Member of the National Assembly of Pakistan
- In office 13 August 2018 – 10 August 2023
- Constituency: NA-90 (Sargodha-III)
- In office 1 June 2013 – 31 May 2018
- Constituency: NA-66 (Sargodha-III)

Personal details
- Born: 2 March 1972 (age 54) Sargodha, Punjab, Pakistan
- Party: PMLN

= Chaudhry Hamid Hameed =

Pakistani politician

Chaudhry Hamid Hameed (born 2 March 1972) is a Pakistani politician who had been a member of the National Assembly of Pakistan from August 2018 till August 2023. Previously he was a member of the National Assembly from June 2013 to May 2018.

==Early life==

He was born on 2 March 1972.

==Political career==
He served as Mayor of Sargodha.

He ran for the seat of the National Assembly of Pakistan as a candidate of Pakistan Muslim League (N) (PML-N) from Constituency NA-66 (Sargodha-III) in the 2002 Pakistani general election but was unsuccessful. He received 29,496 votes and lost the seat to Tasneem Ahmed Qureshi.
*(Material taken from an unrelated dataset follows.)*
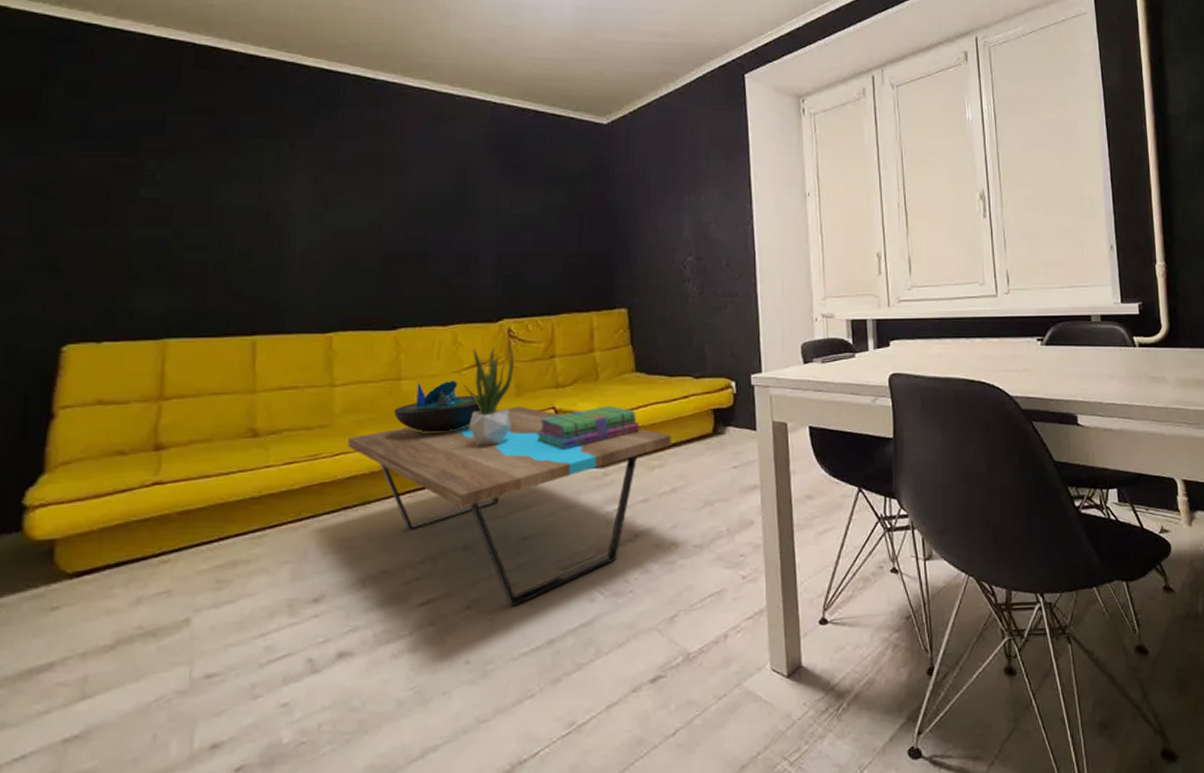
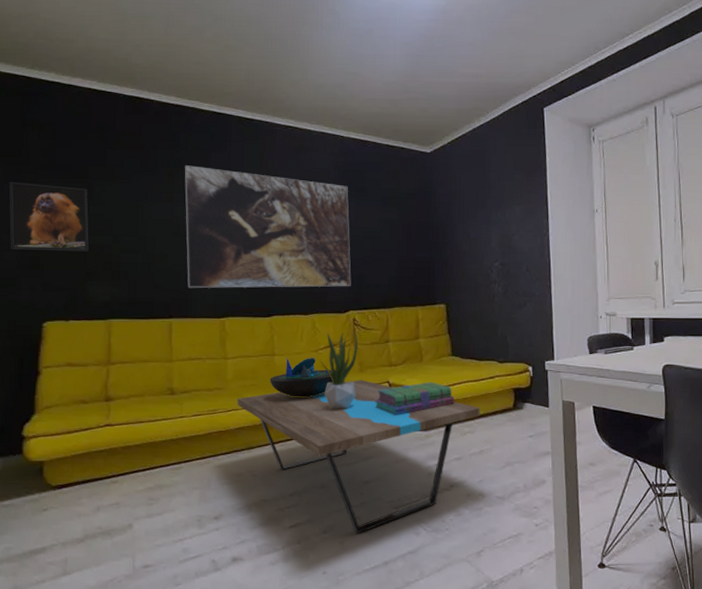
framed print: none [14,154,137,249] -> present [9,181,89,252]
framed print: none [278,136,506,295] -> present [184,165,351,289]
He ran for the seat of National Assembly as a candidate of PML-N from Constituency NA-66 (Sargodha-III) in the 2008 Pakistani general election but was unsuccessful. He received 65,020 votes and lost the seat to Tasneem Ahmed Qureshi. In the same election, he ran for the seat of the Provincial Assembly of the Punjab as an independent candidate from Constituency PP-33 (Sargodha-VI) but was unsuccessful. He received 236 votes and lost the seat to Chaudhry Abdul Razzaq Dhillon.

He was elected to the National Assembly as a candidate of PML-N from Constituency NA-66 (Sargodha-III) in the 2013 Pakistani general election. He received 133,085 votes and defeated Mumtaz Kahloon. During his tenure as Member of the National Assembly, he served as the Federal Parliamentary Secretary for Kashmir Affairs and Gilgit Baltistan.

He was re-elected to the National Assembly as a candidate of PML-N from Constituency NA-90 (Sargodha-III) in the 2018 Pakistani general election.